Jesus tells his followers the true mark of their new identity. It seems a bit significant that our Lord basically gives them this command three times in a row, almost to be sure that it sinks in. If we are to follow this command, then it applies even to those who are so different and strange to us that its hard to love them. I hope that we are being faithful to Jesus' "new command" even when it is all weird or totally backwards to us. I know that our brothers and sisters in Christ are trying their hardest to love us even though we are weird and backwards in their eyes. We are reminded of our "differentness" every time we visit a church or walk through a neighborhood, but we can't forget our call to love in the midst of our disorientation.

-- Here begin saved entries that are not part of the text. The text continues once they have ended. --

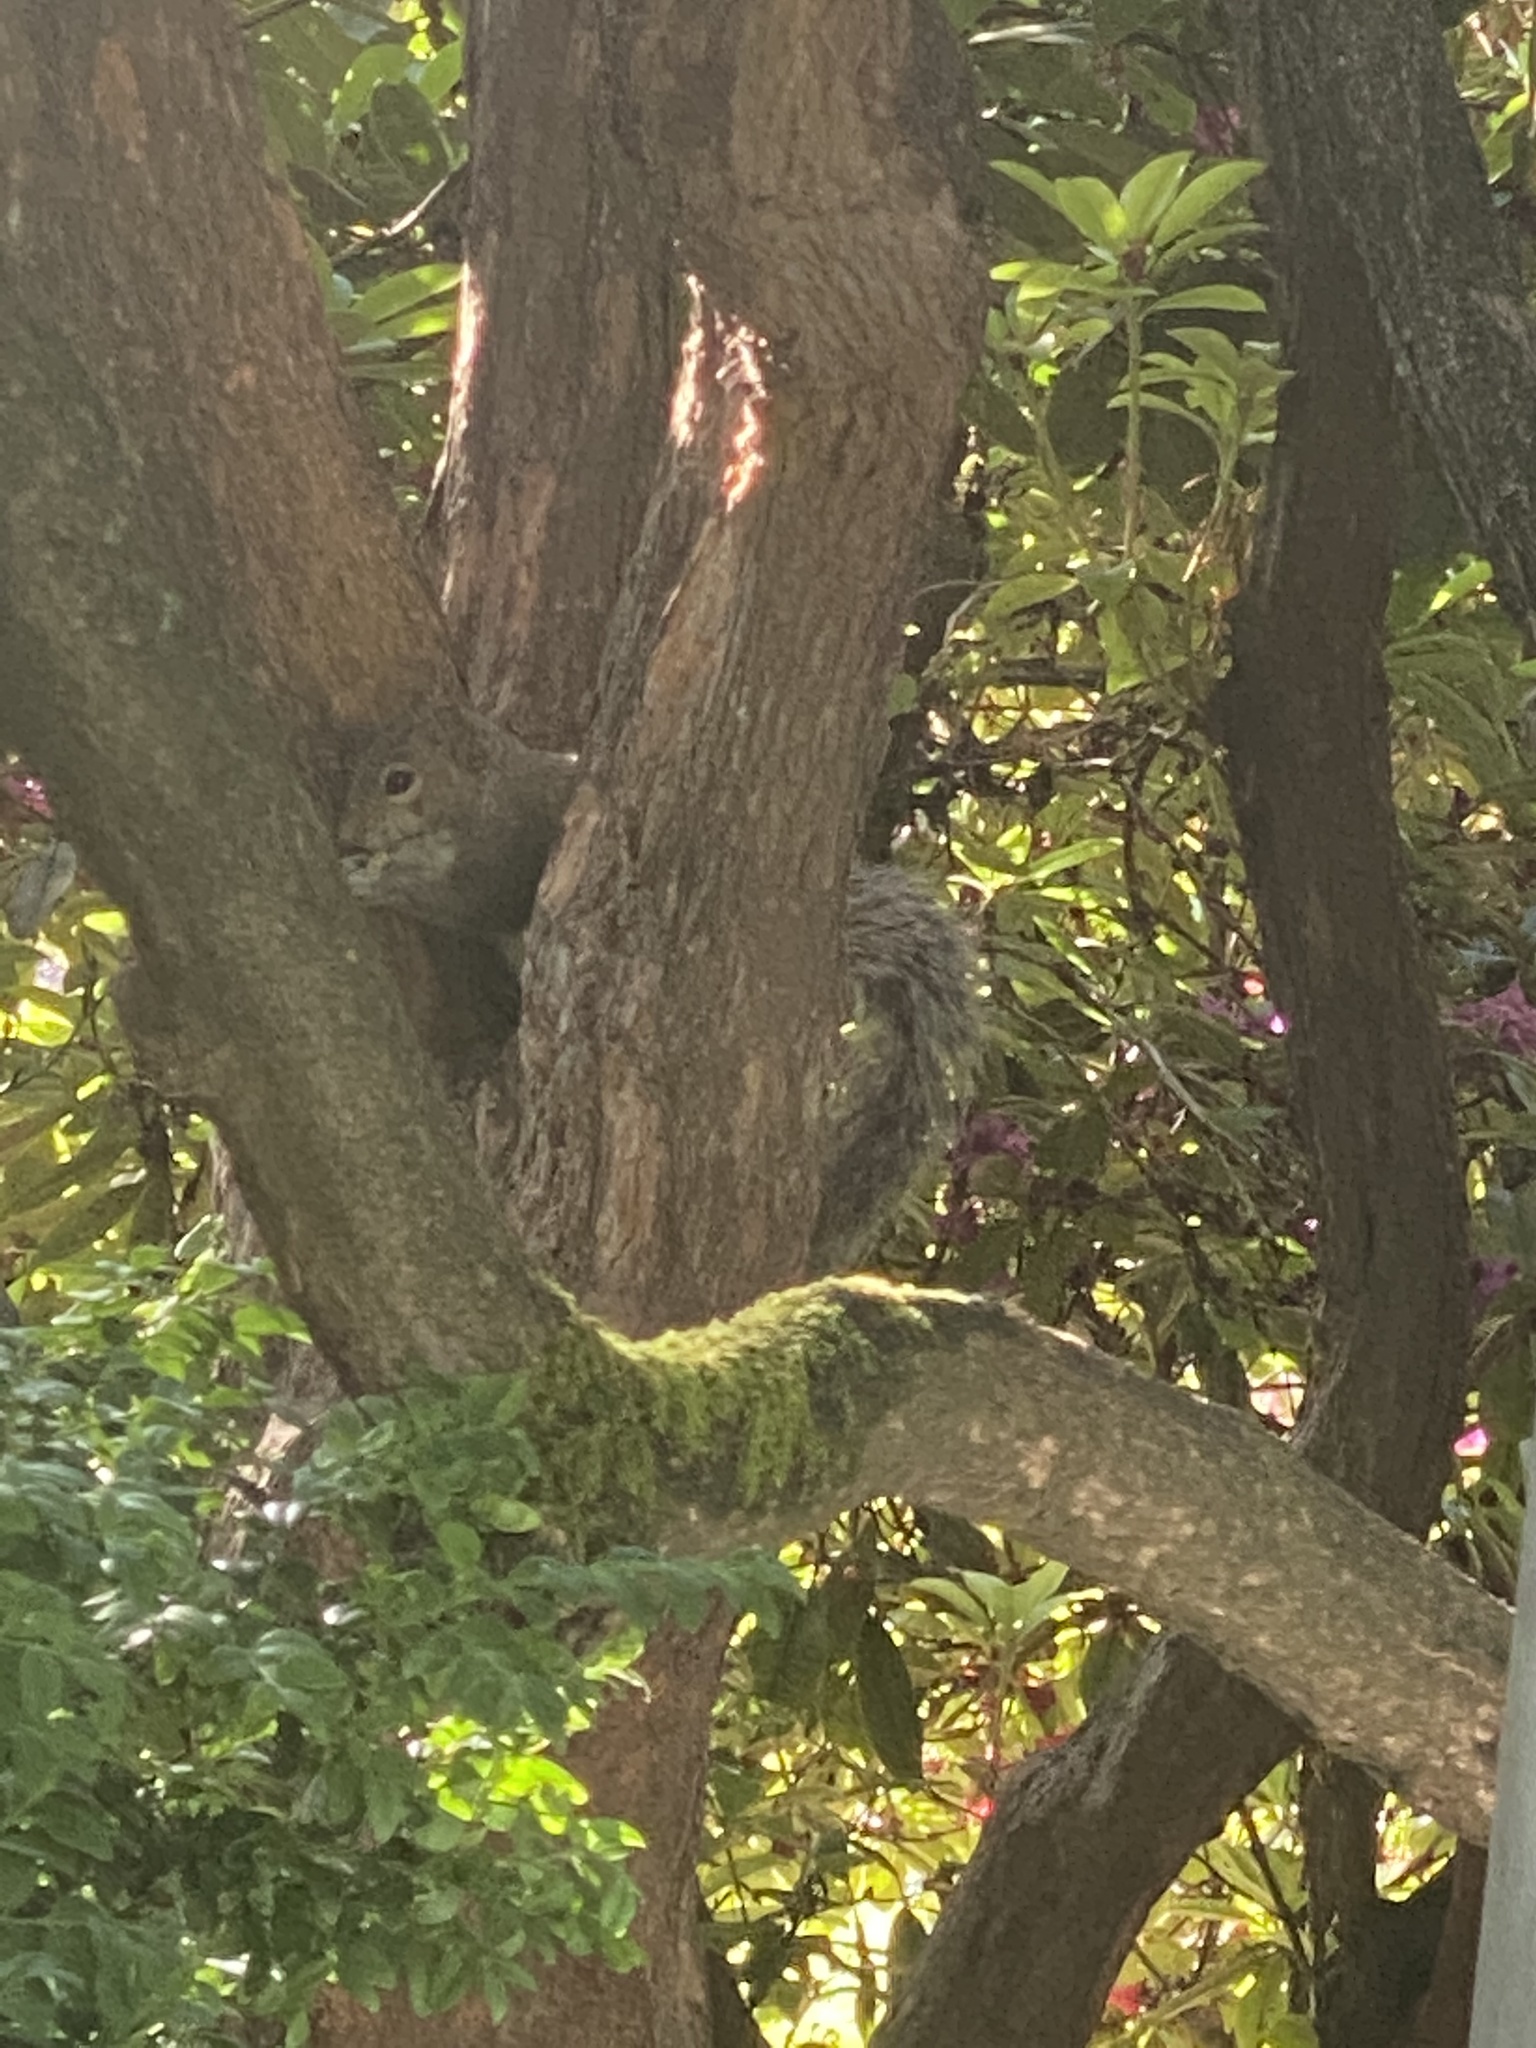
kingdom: Animalia
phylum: Chordata
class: Mammalia
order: Rodentia
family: Sciuridae
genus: Sciurus
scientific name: Sciurus carolinensis
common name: Eastern gray squirrel
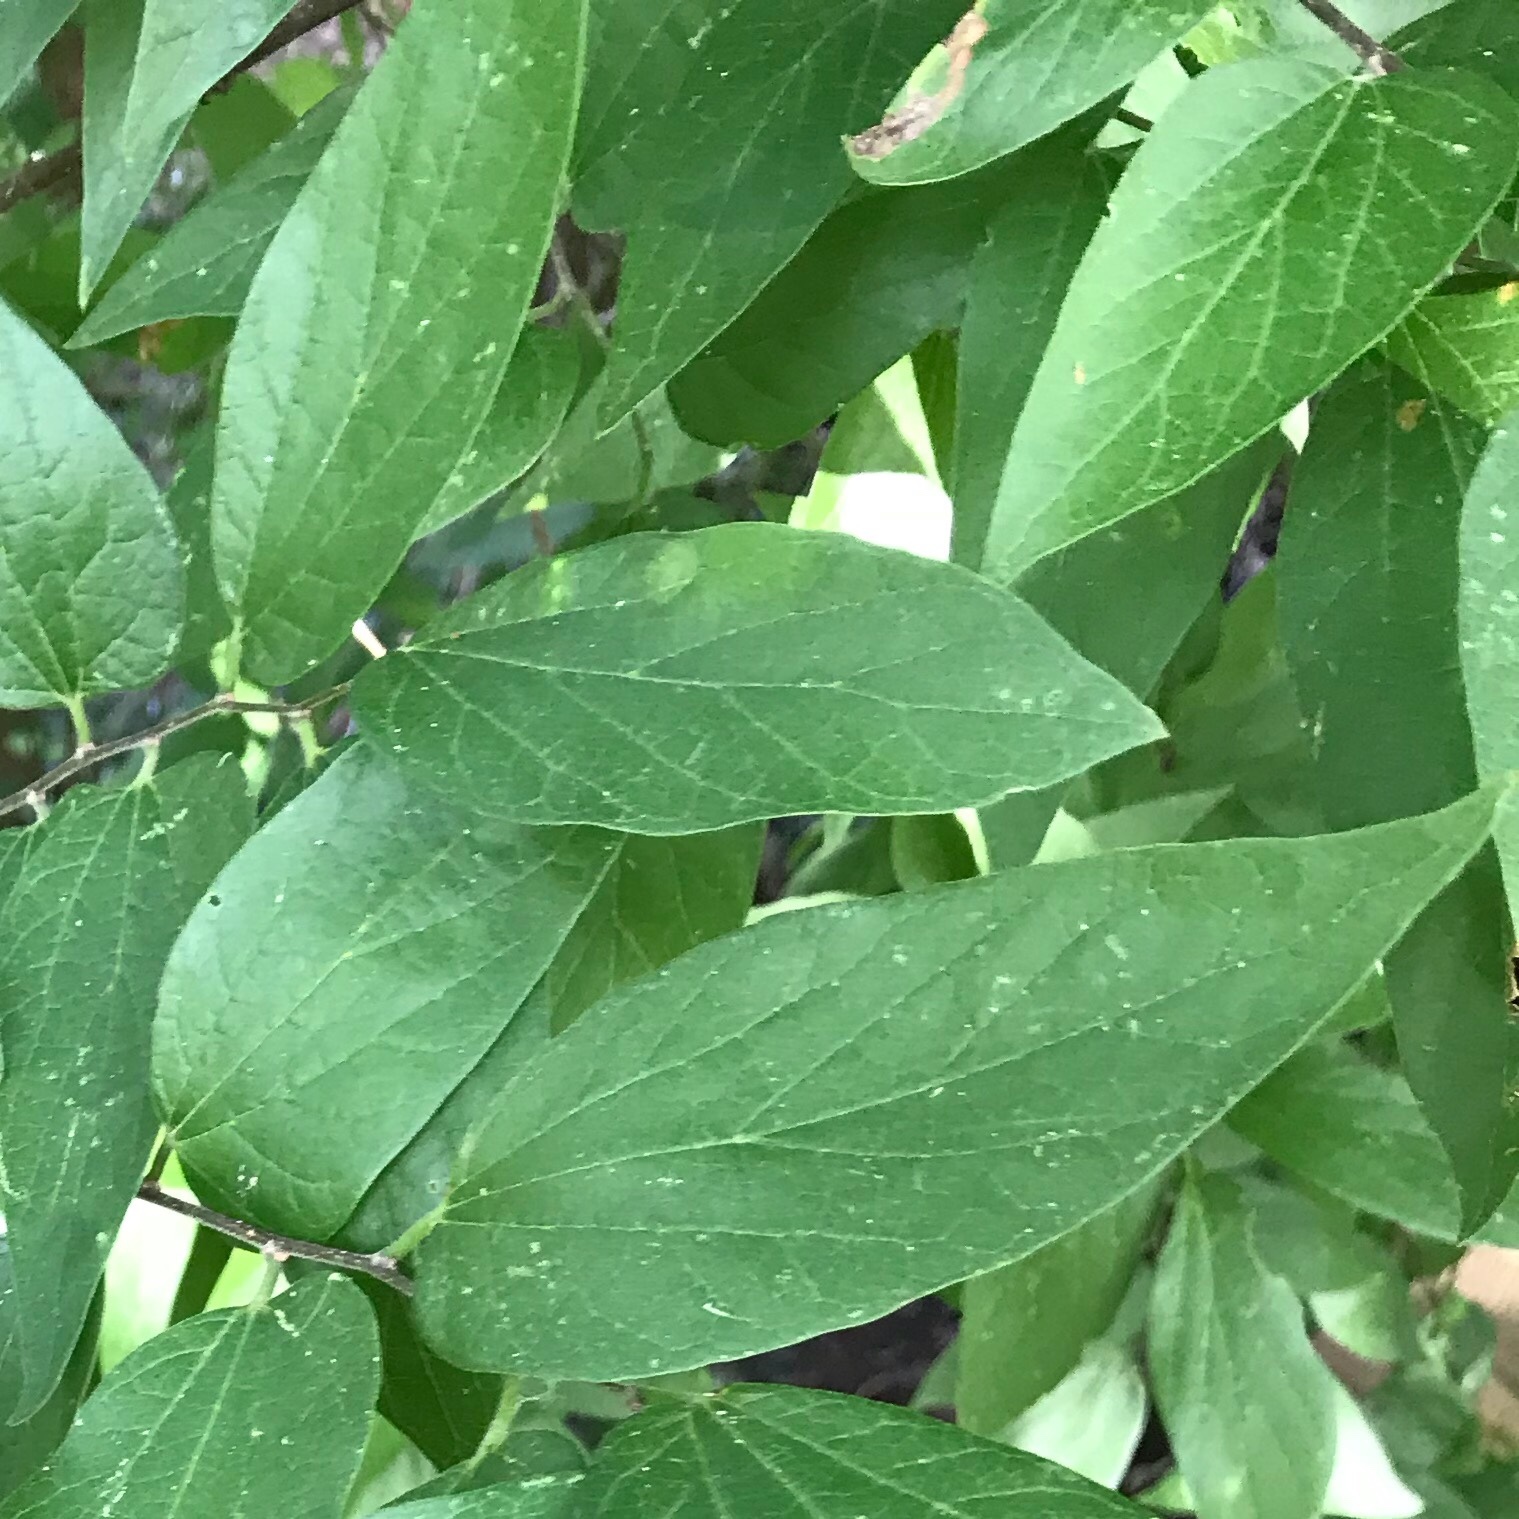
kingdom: Plantae
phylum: Tracheophyta
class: Magnoliopsida
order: Rosales
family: Cannabaceae
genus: Celtis
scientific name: Celtis laevigata
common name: Sugarberry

After all, no matter how different we look, sound, or act from those around us, we know that all these things are mute in reference to what we have in common. Namely, new life in Christ such as what the apostle Paul speaks about in the 3rd chapter of Colossians, culminating in his statement "There is no Jew or Greek..." For the Christian Church during this time, these were radical words. There could be no greater difference between these people, and yet Christ has made them one, just as we are one Christian Body today.